Henshin: A Model Transformation Language and its Use for Search-Based Model Optimisation in MDEOptimiser
Daniel Strüber (Universität Koblenz-Landau), Alexandru Burdusel (King’s College London), Stefan John (Philipps-Universität Marburg), Steffen Zschaler (King’s College London)
This tutorial presents Henshin, a versatile model transformation language increasingly used in academic and industrial applications. Henshin is based on the paradigm of graph transformation and provides a comprehensive tool set that supports largely declarative transformation specifications and various formal analyses. We present the application of Henshin in a search-based model optimisation task, where the goal is to find an optimal model regarding a given fitness function. Using Henshin, we specify evolutionary operators for MDEOptimiser, a novel search-based model optimisation tool.
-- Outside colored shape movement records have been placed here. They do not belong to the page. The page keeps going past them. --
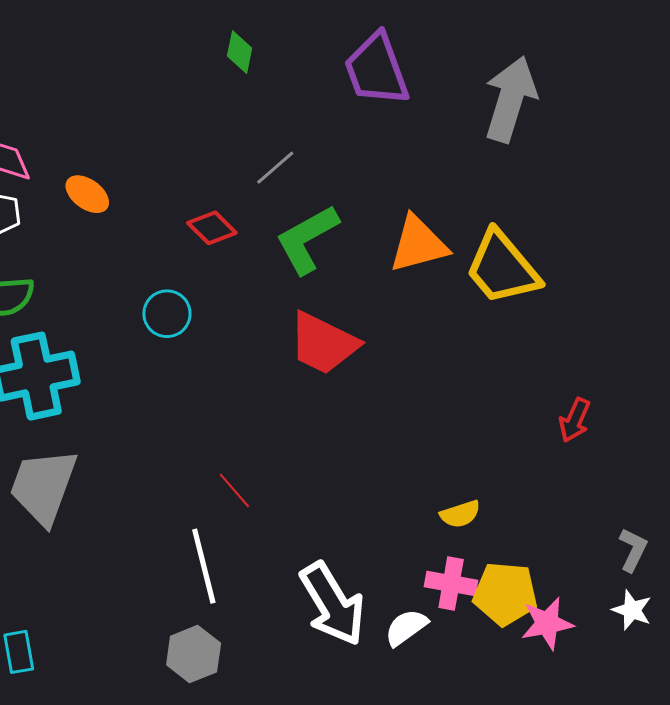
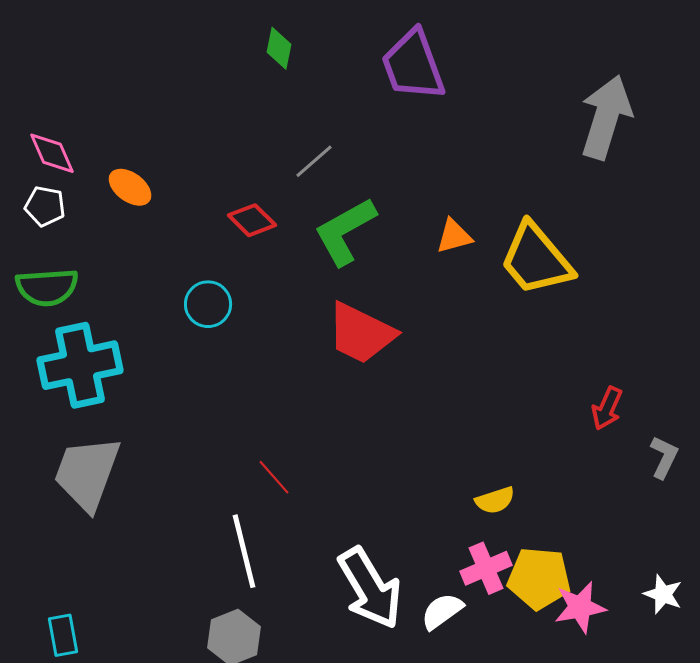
gray arrow: (510, 99) -> (606, 117), moved
orange triangle: (418, 244) -> (454, 236), size x0.6
gray L-shape: (633, 550) -> (664, 457), moved
pink cross: (451, 584) -> (486, 568), turned -33

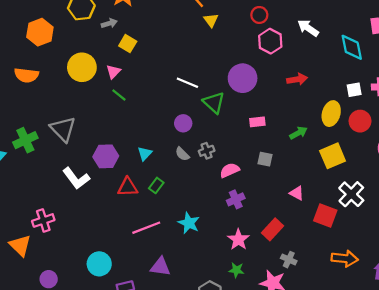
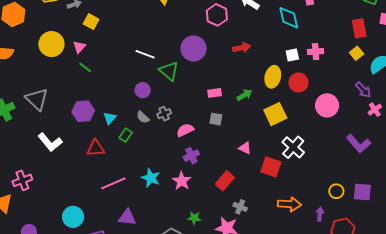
pink rectangle: (257, 122) -> (215, 93), moved
purple hexagon: (106, 156) -> (83, 111), moved
green rectangle: (156, 185) -> (126, 135), moved
pink star: (238, 240) -> (182, 181), moved

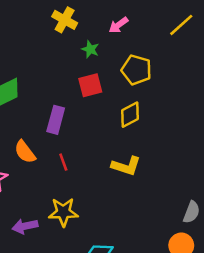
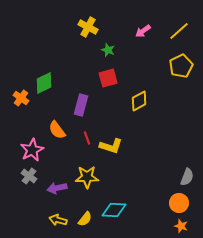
pink arrow: (118, 25) -> (143, 31), moved
yellow pentagon: (136, 70) -> (181, 66), moved, turned 30
yellow L-shape: (126, 166) -> (111, 146), moved

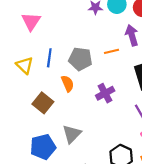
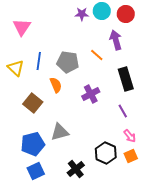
orange line: (112, 51) -> (97, 55), turned 56
gray triangle: (72, 134) -> (60, 132), turned 30

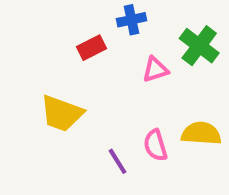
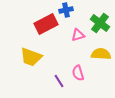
red rectangle: (92, 48) -> (46, 24), size x1.6
yellow semicircle: (201, 133) -> (101, 54), moved

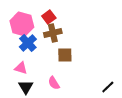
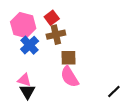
pink triangle: (21, 68) -> (24, 80), moved
pink semicircle: (54, 83) -> (70, 77), moved, size x1.5

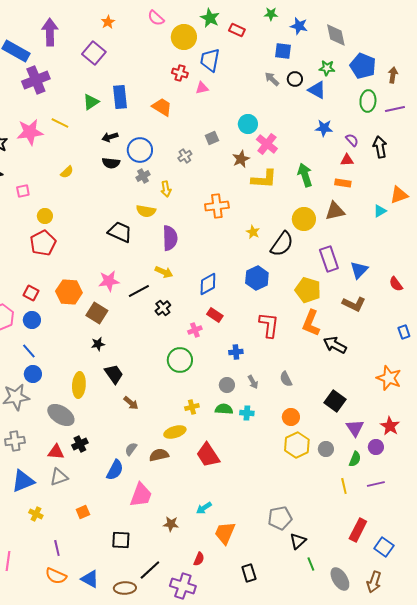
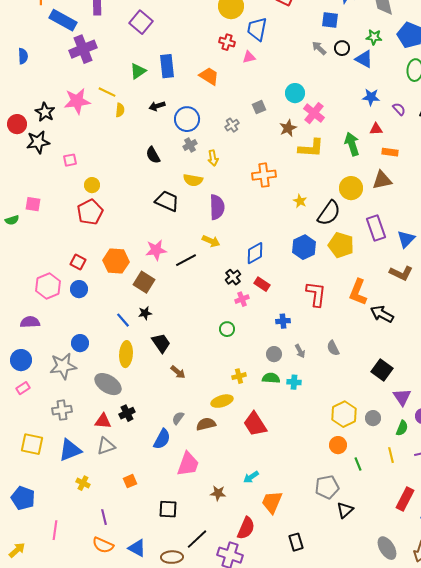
red triangle: (347, 160) -> (376, 129), moved
black semicircle: (111, 163) -> (153, 155), moved, turned 54
yellow semicircle: (67, 172) -> (120, 110), moved, turned -40
yellow pentagon: (308, 290) -> (341, 245), moved
black cross: (163, 308) -> (233, 277), moved
blue line: (29, 351) -> (123, 320), moved
green circle: (180, 360) -> (227, 329), size x0.6
orange circle: (291, 417) -> (338, 445), moved
red semicircle: (199, 559) -> (246, 528), size x1.6
green line: (311, 564) -> (358, 464), moved

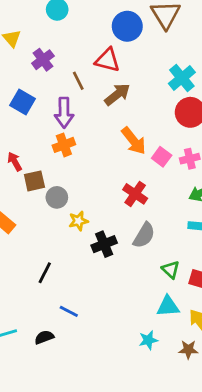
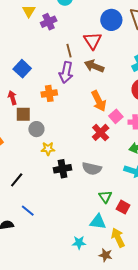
purple cross: (43, 60) -> (49, 22), moved
red triangle: (108, 60) -> (92, 41), turned 30
brown arrow: (117, 94) -> (94, 66), turned -132
blue square: (23, 102) -> (22, 69), moved
purple arrow: (64, 113) -> (66, 72), moved
red cross: (135, 194) -> (101, 132), moved
gray semicircle: (144, 235) -> (92, 169), turned 60

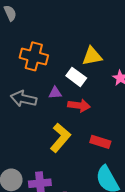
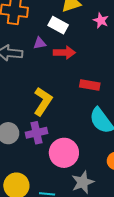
yellow L-shape: (60, 138) -> (43, 101), moved

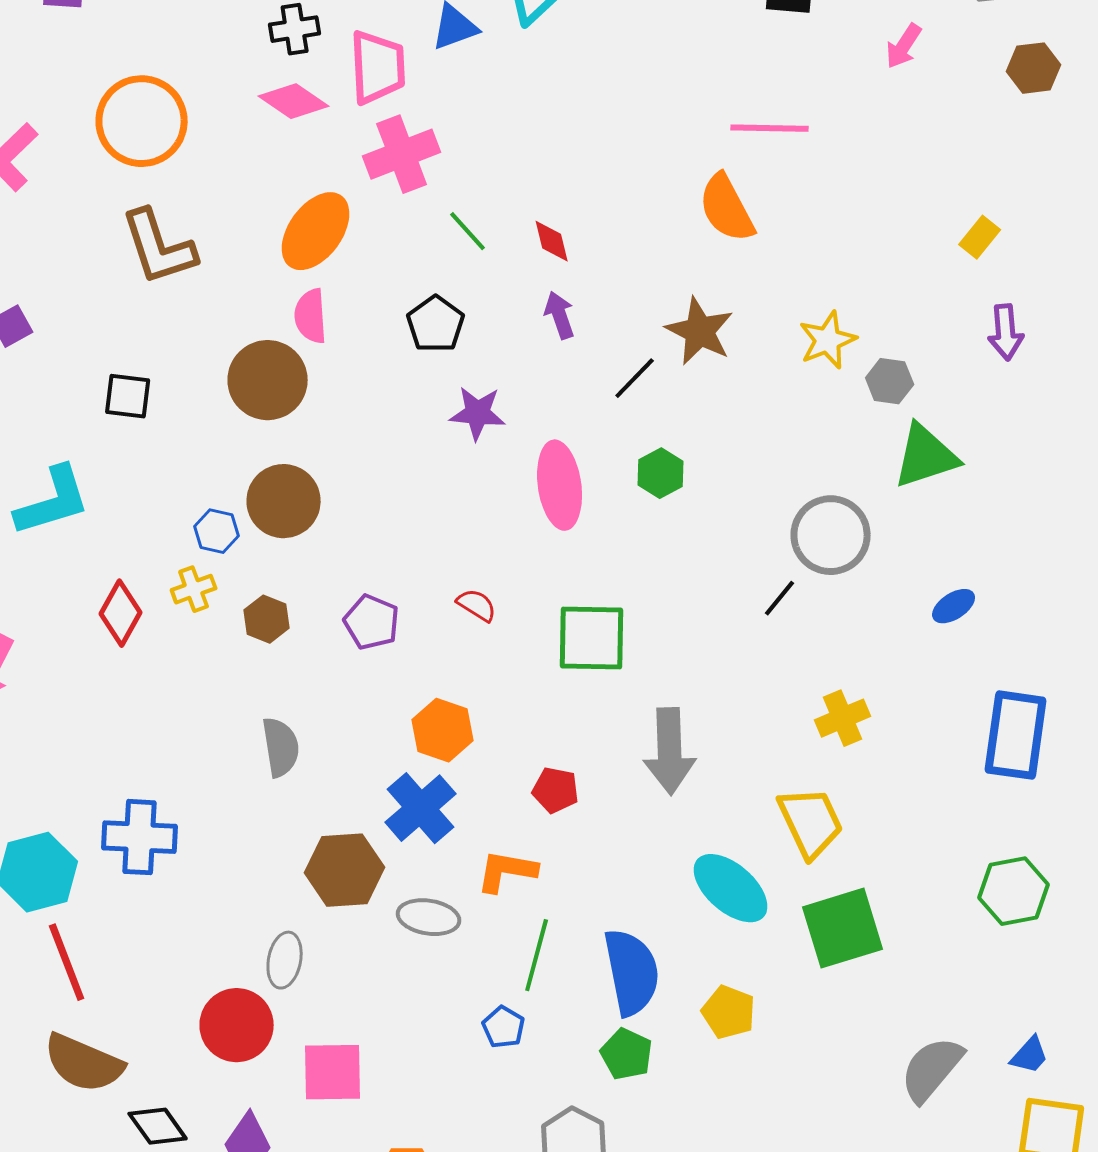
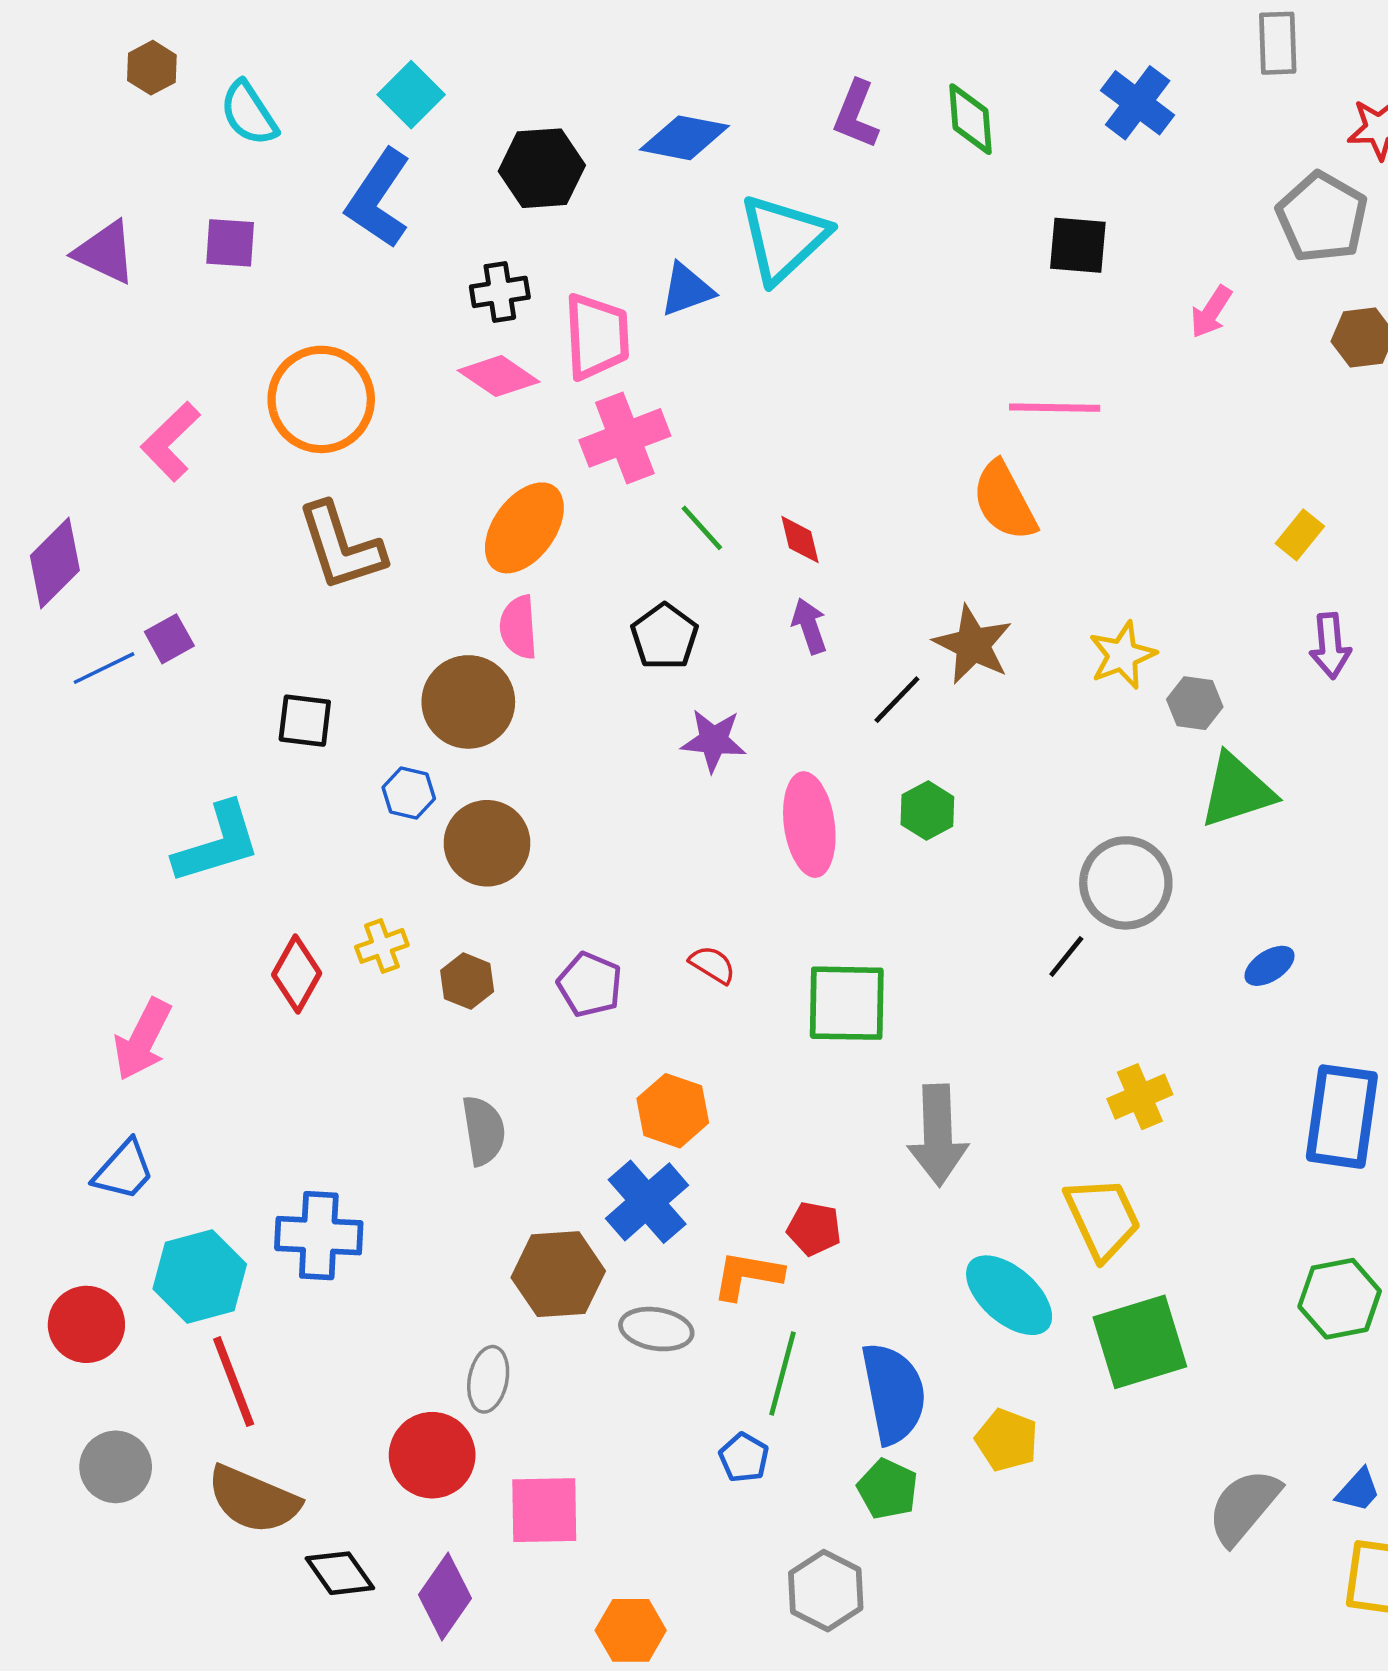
blue hexagon: (217, 531) -> (409, 793), moved
red pentagon: (556, 790) -> (814, 1229), moved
Model transformation has been called the heart and soul of model- driven engineering, a paradigm in which models are continuously improved, refined, and translated. While transformations can, in principle, be developed using any general-purpose-language, these languages usually do not offer any support for challenges faced during transformation development, such as the need for verification, traceability, and optimization. To better support developers, a variety of dedicated model transformation languages has emerged.
Henshin [Ar10, St17] is a model transformation language based on the paradigm of algebraic graph transformations. Henshin’s key benefits are: (i) a visual syntax, supporting a largely declarative specification of transformations, (ii) a mature formal foundation, enabling various formal analyses, and (iii) a comprehensive tool chain, comprising various editors, execution engines, and analysis tools. Supported analyses include model checking as well as conflict and dependency analysis. In academia, Henshin has been used use- cases such as model versioning, model refactoring, and software product line transformations. In industry, Henshin has been used to verify the correctness of satellite control procedure translations. Search-based model optimization [ZM16] is a recent trend that combines the benefits of model-driven and search-based software engineering. Search-based software engineering provides software developers with technologies to solve optimization tasks such as test caseselection, component deployment, or release bundling. Yet, the encoding of these tasks as
search problems requires substantial expertise in optimization technologies. To alleviate this issue, search-based model optimization makes this expertise available by encoding into an optimization framework, that can be used as a black box: The user of the framework expresses the solution space in terms of models and model transformations.
MDEOptimiser [BZ17] is a search-based model optimization framework based on Henshin. Like other recent frameworks, in particular MOMoT [FTW16], MDEOptimiser involves Henshin to bridge model transformation with optimisation based on genetic algorithms. As its distinguishing feature, MDEOptimiser uses Henshin rules to specify the genetic operators, in particular the mutation operator. This set-up is particularly efficient in situations where the model itself, rather than the orchestration of rules, is to be optimized.
Participants will take three things from the tutorial: (i) How to specify and apply model transformation rules using Henshin, (ii) How to specify an optimization problem using MDEOptimiser and Henshin, and (iii) How to design a high-quality mutation operator.
Participants should be familiar with the Eclipse Modeling Framework (EMF), which provides the underlying modeling platform for Henshin. In particular, they should know how meta-models and model instances are specified using EMF. Background on model transformations and search-based model optimization is introduced during the tutorial.
[Ar10] Arendt, Thorsten; Biermann, Enrico; Jurack, Stefan; Krause, Christian; Taentzer, Gabriele: Henshin: advanced concepts and tools for in-place EMF model transformations. In: MODELS. Springer, pp. 121–135, 2010. https://www.eclipse.org/henshin/.
[BZ17] Burdusel, Alexandru; Zschaler, Steffen: , MDE Optimiser. https://mde-optimiser.github.io/, 2017.
[FTW16] Fleck, Martin; Troya, Javier; Wimmer, Manuel: Search-based model transformations with MOMoT. In: ICMT. Springer, pp. 79–87, 2016.
[St17] Strüber, Daniel; Born, Kristopher; Gill, Kanwal Daud; Groner, Raffaela; Kehrer, Timo; Ohrndorf, Manuel; Tichy, Matthias: Henshin: A Usability-Focused Framework for EMF Model Transformation Development. In: ICGT. pp. 196–208, 2017.
[ZM16] Zschaler, Steffen; Mandow, Lawrence: Towards model-based optimisation: Using domain knowledge explicitly. In: MELO. pp. 317–329, 2016.